Getting punched in the face sucks. It's getting punched in the face! And yet the first time you get punched in the face, I mean really punched in the face, by someone outside your family or friends, someone who doesn't care for you and is out to hurt you-- it can almost be a blessing. A blessing, because afterwards, you know what it's like. Before, you walk around with the worry of not knowing what it's like, and that compounds it. Afterwards, you know. It makes it easier.
I prize gentleness and always will. Fighting or anything to do with it certainly has no impact on the way that I confer respect on the people around me. I hate fighting, and I find real gentleness to be a rare and valuable commodity. Someone who really understands the nature of loss, I think, isn't someone who could start a fight frivolously, or imagine that doing so is a mark of manhood.

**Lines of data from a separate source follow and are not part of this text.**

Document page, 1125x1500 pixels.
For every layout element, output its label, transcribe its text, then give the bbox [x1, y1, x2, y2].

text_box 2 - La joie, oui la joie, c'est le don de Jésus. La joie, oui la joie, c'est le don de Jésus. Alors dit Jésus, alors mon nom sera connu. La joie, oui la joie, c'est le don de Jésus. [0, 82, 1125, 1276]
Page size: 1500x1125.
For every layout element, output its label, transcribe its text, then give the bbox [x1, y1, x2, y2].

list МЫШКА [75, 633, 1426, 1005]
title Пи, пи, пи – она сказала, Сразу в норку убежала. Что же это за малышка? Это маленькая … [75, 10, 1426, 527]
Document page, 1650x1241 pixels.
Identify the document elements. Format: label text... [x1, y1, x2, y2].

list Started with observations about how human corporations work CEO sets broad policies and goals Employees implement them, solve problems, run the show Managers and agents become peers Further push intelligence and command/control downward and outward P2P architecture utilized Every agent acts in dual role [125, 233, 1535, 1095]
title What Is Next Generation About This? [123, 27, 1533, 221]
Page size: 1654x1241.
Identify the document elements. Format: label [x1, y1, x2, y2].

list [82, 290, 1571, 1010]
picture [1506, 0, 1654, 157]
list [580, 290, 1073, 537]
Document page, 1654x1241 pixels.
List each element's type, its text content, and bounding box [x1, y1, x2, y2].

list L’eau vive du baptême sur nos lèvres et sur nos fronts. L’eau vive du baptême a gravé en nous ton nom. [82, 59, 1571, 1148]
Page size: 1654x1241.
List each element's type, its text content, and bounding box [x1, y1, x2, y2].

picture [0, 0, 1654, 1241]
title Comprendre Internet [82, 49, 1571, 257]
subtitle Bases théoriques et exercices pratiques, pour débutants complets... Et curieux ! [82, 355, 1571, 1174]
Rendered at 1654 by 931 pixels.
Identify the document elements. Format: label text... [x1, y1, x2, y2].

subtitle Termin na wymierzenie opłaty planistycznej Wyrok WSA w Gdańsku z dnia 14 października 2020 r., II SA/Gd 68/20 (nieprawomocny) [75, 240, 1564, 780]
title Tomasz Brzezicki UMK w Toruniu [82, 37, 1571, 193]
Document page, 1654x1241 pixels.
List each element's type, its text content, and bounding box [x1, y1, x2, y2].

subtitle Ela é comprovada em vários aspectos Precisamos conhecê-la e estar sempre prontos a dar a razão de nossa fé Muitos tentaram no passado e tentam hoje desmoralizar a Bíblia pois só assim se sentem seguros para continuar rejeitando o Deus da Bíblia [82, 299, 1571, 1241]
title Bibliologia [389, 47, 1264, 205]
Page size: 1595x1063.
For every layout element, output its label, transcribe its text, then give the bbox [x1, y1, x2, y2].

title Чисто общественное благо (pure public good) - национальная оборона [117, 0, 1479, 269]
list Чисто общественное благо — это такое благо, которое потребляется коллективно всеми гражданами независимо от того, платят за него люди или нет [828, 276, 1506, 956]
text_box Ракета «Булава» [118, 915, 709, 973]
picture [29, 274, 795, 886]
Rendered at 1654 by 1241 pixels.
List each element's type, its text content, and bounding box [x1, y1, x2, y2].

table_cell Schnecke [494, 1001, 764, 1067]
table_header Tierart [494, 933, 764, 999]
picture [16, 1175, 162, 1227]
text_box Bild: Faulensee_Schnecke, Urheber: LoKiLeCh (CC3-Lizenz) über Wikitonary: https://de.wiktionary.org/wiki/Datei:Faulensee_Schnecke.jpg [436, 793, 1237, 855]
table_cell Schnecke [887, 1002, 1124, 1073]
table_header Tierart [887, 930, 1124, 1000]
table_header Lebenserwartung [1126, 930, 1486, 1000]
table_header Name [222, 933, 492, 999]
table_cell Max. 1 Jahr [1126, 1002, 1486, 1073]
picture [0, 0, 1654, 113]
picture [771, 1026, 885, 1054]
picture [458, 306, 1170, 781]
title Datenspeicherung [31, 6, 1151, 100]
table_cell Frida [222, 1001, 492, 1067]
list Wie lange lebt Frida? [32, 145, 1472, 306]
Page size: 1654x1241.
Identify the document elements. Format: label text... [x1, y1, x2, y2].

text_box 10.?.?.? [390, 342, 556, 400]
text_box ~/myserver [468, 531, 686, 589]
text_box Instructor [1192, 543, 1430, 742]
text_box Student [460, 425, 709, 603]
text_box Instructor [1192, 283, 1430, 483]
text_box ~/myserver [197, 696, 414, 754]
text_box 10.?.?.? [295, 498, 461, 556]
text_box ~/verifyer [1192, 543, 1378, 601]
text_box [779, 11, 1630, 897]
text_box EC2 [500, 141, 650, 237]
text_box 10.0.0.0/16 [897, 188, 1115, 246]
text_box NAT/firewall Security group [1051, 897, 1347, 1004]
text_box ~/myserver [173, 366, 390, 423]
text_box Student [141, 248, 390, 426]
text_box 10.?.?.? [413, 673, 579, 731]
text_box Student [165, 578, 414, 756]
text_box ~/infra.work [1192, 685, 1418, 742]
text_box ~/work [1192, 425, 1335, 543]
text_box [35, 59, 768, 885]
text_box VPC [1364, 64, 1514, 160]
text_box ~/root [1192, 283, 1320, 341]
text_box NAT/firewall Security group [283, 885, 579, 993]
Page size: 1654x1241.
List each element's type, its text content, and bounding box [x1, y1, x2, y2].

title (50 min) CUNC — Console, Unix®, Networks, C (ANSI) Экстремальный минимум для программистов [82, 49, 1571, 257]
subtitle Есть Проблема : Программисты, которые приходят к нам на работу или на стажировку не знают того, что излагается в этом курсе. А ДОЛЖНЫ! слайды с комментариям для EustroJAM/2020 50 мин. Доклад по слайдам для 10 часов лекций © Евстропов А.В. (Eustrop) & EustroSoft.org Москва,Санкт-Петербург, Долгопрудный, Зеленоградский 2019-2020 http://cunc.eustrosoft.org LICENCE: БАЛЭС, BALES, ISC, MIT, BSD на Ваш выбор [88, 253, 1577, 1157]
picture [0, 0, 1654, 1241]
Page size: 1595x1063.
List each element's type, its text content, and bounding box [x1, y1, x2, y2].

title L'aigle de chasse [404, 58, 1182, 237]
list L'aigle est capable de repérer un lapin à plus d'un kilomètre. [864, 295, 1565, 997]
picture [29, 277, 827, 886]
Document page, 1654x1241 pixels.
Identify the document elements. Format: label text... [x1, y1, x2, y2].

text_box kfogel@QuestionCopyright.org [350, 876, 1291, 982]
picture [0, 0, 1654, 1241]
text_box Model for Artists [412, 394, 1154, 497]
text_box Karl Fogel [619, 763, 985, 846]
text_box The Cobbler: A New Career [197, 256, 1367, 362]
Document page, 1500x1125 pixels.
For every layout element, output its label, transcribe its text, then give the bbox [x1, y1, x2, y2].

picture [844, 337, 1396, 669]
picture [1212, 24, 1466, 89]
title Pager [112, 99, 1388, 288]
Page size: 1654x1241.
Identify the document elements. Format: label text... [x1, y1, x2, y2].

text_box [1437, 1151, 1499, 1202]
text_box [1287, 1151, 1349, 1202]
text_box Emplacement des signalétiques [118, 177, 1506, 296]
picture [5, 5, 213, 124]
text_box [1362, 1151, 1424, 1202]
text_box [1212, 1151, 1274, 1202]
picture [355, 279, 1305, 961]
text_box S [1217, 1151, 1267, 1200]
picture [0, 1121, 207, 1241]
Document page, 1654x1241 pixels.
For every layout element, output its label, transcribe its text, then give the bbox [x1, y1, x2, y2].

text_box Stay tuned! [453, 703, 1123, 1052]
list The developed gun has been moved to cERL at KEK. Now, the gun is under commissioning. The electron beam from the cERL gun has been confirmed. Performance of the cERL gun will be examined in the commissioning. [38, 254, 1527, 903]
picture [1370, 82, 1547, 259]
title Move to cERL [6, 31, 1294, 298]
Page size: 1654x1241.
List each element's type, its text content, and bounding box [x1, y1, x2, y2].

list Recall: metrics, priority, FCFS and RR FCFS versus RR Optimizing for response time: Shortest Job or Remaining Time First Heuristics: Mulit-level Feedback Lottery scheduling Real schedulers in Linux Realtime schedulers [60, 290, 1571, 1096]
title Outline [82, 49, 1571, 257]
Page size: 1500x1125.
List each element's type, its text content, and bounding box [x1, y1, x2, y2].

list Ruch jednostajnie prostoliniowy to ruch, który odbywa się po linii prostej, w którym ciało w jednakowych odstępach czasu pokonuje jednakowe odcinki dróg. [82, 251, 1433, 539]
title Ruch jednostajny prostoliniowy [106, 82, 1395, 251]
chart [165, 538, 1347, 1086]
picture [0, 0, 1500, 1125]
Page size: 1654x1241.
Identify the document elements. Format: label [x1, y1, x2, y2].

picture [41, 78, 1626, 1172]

I've never started a fight, and I hope I never do. I do think, though, that there's something to be said for toughness, for endurance. For some people, it's good to know what it's like to fight, and maybe more, to fight and lose. To fight, and lose, and to know you've lost, and to know other people have seen you lose. That's an education. You can look back on it, even years later, and know that you can go through it all again, if you had to. And that's where toughness comes from. And sometimes that toughness helps you win the fight.
OK, enough drunk blogging for me. Might burn down my credibility! Sleep tight.